Président de Louis Latour depuis 1999, engagé de longue date au service de la Bourgogne viticole, Louis-Fabrice Latour laisse un grand vide. © Jean-Luc Petit

Sa disparition a déjà fait le tour de tous les rangs de vigne. Alors que la Bourgogne reconnaissante coupe les dernières grappes d’un millésime généreux, elle a appris avec stupeur la perte de l’un de ses plus fidèles enfants. 

Figure du négoce français, millésime 64, Louis-Fabrice Latour dirigeait depuis 1999 la maison Louis Latour, en digne représentant de la onzième génération, dans le sillage de son père Louis disparu en 2016

S’il vouait un culte au pinot noir et au chardonnay, sa vision des choses dépassait largement son propre périmètre. Il était un fin connaisseur des vignobles de France et du monde. Lui-même avait conscience d’appartenir à une puissante dynastie beaunoise prenant sa source au 18e siècle. Son attitude disait autre chose : affable, bon client pour la presse car sincère dans son approche, « LFL » adoptait en toute circonstance un style ouvert, souvent ponctué d’humour. « Nous ne devons jamais tomber dans l’arrogance », répétait-il à l’envi.

Un président très engagé

Louis-Fabrice Latour aura marqué la vie de l’interprofession à travers ses différents engagements à la tête de la Fédération des Négociants-Eleveurs de Bourgogne (FNEB), de la Fédération des Exportateurs de Vins et Spiritueux et du BIVB comme représentant du négoce.

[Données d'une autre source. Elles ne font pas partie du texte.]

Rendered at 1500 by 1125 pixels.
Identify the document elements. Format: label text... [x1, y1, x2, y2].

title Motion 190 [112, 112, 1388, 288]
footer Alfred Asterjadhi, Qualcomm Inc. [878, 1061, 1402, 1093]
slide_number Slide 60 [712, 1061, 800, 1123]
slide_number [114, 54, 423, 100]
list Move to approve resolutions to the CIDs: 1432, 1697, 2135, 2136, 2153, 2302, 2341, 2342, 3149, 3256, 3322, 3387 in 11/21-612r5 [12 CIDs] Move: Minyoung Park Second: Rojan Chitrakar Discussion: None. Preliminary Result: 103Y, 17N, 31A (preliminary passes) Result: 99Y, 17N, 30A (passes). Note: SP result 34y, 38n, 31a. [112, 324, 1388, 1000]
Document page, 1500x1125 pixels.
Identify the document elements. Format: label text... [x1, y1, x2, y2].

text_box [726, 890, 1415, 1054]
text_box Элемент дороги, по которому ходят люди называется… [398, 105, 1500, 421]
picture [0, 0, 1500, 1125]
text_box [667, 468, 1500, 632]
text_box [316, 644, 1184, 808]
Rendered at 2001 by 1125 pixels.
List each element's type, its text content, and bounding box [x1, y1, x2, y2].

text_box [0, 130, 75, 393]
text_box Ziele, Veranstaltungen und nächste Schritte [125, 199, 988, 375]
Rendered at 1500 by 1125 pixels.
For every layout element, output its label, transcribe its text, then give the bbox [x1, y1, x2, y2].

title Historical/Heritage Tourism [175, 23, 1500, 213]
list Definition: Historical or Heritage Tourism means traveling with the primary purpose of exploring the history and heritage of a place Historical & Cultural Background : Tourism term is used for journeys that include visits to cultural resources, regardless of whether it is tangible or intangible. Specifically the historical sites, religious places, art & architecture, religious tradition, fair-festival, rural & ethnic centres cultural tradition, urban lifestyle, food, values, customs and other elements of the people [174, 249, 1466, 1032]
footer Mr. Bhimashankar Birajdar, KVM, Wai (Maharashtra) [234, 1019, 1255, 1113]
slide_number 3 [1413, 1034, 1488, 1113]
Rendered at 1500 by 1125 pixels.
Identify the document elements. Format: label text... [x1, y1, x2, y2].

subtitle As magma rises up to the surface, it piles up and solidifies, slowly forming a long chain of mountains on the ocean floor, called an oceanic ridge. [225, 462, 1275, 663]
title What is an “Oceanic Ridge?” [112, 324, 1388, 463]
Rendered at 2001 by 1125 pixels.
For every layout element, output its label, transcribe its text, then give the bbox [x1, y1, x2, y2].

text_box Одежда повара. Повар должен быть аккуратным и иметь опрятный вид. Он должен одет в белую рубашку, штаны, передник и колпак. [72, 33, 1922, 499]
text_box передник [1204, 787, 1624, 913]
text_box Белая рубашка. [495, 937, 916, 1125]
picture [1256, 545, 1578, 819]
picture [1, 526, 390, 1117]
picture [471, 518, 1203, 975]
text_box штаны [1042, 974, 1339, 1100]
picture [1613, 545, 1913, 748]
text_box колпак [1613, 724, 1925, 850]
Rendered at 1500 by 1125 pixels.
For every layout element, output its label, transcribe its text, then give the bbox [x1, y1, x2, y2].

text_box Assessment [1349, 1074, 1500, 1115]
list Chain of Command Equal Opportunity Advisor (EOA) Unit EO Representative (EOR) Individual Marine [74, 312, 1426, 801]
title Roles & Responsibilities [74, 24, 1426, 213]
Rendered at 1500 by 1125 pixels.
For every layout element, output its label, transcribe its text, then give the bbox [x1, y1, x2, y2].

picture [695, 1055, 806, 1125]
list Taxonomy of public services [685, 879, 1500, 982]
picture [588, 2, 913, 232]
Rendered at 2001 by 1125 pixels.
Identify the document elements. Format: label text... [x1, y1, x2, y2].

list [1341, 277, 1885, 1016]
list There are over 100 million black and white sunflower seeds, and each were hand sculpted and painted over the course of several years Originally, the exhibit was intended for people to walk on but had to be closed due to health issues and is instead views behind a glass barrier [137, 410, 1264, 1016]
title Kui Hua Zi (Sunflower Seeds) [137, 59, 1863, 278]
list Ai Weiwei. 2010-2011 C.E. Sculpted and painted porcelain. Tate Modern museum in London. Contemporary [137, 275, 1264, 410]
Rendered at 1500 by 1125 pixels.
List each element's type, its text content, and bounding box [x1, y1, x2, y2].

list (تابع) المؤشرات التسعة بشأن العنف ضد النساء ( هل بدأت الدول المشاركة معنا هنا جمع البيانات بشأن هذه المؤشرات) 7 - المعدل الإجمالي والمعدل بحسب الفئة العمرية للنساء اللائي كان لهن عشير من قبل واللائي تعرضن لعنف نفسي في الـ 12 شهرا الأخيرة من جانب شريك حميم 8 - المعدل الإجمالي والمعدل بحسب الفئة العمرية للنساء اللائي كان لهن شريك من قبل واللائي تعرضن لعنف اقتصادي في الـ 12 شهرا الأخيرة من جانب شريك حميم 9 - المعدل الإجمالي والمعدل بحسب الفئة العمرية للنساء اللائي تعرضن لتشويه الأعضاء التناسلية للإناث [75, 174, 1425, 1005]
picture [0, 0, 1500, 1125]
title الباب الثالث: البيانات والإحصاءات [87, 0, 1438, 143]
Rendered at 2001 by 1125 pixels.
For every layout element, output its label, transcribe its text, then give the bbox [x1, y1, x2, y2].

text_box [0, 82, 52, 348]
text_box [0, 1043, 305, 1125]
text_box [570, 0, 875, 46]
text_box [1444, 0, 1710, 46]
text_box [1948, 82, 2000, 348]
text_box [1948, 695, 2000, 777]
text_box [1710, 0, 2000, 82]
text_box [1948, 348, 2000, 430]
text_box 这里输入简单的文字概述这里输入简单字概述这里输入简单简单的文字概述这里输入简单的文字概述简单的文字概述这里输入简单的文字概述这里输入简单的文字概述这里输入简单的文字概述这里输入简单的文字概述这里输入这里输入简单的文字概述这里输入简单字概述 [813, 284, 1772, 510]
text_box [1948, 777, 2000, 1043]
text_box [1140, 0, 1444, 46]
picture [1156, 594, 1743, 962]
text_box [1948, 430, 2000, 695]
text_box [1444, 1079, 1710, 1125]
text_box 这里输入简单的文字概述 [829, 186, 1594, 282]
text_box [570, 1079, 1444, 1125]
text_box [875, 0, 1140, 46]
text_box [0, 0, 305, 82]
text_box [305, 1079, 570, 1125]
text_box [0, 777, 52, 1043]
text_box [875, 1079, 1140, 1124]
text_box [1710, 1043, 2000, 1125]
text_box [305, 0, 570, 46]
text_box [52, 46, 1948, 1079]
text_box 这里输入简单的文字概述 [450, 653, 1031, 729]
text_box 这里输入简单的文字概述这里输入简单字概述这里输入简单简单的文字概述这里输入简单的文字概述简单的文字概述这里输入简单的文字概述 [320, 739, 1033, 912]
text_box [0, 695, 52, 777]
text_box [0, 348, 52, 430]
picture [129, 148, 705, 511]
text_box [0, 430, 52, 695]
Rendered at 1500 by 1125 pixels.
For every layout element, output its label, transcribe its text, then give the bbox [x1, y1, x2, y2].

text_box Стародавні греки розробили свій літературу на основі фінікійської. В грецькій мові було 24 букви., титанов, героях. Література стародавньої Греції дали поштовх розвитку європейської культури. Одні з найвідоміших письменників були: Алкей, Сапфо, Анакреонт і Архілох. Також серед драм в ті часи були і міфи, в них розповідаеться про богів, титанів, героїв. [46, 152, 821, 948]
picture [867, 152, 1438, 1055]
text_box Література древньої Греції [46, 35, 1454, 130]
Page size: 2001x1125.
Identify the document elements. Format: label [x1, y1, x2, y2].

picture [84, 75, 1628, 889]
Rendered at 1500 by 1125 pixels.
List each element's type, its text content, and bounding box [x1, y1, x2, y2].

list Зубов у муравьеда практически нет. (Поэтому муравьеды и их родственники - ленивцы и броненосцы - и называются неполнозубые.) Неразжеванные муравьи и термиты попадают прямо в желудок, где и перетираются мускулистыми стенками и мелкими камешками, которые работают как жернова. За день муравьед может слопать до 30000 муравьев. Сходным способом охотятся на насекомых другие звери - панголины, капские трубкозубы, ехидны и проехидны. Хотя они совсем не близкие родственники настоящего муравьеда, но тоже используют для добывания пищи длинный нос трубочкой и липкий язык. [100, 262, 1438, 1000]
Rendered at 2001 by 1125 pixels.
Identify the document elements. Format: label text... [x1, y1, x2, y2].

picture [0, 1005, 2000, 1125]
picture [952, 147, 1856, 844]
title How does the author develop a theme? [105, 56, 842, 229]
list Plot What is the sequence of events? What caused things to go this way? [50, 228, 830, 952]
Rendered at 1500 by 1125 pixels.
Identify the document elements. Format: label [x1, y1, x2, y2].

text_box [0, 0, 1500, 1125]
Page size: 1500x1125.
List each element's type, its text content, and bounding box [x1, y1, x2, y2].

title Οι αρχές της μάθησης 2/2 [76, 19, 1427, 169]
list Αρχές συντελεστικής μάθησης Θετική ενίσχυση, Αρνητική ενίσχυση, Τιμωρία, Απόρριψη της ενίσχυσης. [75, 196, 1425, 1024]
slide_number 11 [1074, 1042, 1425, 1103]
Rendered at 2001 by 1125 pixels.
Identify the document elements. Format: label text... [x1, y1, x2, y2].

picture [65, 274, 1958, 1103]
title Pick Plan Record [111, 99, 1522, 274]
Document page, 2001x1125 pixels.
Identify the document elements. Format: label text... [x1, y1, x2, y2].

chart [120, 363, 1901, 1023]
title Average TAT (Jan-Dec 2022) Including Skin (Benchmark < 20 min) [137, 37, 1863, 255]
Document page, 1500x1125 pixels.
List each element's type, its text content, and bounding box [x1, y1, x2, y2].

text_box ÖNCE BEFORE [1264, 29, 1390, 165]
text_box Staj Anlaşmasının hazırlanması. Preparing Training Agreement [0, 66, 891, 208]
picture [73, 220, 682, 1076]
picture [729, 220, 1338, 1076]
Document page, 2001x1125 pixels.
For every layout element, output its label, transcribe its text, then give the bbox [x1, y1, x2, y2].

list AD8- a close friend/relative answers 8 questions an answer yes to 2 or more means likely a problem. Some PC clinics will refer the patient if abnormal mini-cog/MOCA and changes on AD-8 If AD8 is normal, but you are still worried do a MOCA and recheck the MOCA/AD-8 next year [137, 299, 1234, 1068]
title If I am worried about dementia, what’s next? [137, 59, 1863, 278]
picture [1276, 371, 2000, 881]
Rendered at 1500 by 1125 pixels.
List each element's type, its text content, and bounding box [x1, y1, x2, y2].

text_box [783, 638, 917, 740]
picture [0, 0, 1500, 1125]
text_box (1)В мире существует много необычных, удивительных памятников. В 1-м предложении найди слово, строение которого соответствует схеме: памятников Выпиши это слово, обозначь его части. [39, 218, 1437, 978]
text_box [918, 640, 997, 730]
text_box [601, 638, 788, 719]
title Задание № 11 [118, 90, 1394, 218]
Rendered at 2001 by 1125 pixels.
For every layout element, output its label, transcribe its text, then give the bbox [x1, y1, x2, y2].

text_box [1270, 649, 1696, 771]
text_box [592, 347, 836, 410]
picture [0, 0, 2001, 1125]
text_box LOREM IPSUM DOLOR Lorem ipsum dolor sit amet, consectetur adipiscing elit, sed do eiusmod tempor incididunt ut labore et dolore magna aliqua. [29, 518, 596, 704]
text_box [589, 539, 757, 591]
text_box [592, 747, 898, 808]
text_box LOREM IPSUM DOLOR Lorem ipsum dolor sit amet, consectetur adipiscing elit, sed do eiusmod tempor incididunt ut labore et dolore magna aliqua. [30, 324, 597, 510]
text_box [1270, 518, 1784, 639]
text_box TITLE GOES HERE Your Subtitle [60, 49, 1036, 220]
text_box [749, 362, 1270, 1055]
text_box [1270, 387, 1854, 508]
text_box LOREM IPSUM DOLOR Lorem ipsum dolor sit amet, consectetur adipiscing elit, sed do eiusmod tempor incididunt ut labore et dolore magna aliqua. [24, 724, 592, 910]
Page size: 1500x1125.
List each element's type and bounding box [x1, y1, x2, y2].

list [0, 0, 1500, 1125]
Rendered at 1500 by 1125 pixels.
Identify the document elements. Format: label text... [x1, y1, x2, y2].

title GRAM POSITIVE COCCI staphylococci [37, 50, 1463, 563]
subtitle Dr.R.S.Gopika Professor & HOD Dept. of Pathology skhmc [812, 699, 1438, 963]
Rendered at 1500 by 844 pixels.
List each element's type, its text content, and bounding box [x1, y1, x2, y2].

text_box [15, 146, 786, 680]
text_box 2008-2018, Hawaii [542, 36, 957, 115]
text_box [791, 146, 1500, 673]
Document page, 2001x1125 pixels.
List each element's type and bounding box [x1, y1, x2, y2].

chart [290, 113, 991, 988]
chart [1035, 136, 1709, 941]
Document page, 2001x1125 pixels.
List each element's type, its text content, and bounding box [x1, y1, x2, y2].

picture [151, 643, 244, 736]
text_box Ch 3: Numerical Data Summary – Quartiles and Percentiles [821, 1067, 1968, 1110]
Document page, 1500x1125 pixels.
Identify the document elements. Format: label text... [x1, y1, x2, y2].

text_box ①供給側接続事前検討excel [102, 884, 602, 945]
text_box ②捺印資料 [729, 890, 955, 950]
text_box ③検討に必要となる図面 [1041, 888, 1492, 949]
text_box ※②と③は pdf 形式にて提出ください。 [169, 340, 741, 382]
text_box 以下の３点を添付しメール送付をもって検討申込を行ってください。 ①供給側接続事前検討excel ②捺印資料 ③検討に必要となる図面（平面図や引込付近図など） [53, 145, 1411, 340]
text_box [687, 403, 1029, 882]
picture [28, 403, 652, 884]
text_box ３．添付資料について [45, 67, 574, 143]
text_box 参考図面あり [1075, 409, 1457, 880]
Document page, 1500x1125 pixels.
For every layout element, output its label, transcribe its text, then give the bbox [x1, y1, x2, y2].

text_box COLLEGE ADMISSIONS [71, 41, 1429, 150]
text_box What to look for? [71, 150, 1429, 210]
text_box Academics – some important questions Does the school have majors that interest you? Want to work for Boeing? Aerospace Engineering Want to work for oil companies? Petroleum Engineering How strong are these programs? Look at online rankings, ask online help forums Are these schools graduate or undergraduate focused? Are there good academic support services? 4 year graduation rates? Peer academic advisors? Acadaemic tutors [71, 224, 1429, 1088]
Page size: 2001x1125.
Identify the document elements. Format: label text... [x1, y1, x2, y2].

Ces dernières années, par la force des choses, il s’était éloigné des hautes instances, ne cachant pas à son entourage que derrière ce cheveu ras, cette barbe nourrie et ces traits émaciés, il y avait autre chose qu’une simple coquetterie. Mais il gardait toujours un œil attentif sur les gros dossiers. Fidèle à ses valeurs de jeune scout et à son village d’Aloxe-Corton, Louis-Fabrice Latour allait volontiers au front pour protéger des projets douteux la colline de Corton, sa colline éternelle. En mai dernier, on l’a vu inaugurer tout sourire, le verre à la main et bien entouré, la reconstruction de l’emblématique croix de Charlemagne qu’il avait promis de financer. Ce fut sa dernière apparition publique.

Ce mari et papa de quatre enfants laisse les siens et toute la Bourgogne en deuil. La croix de Charlemagne veille désormais sur lui.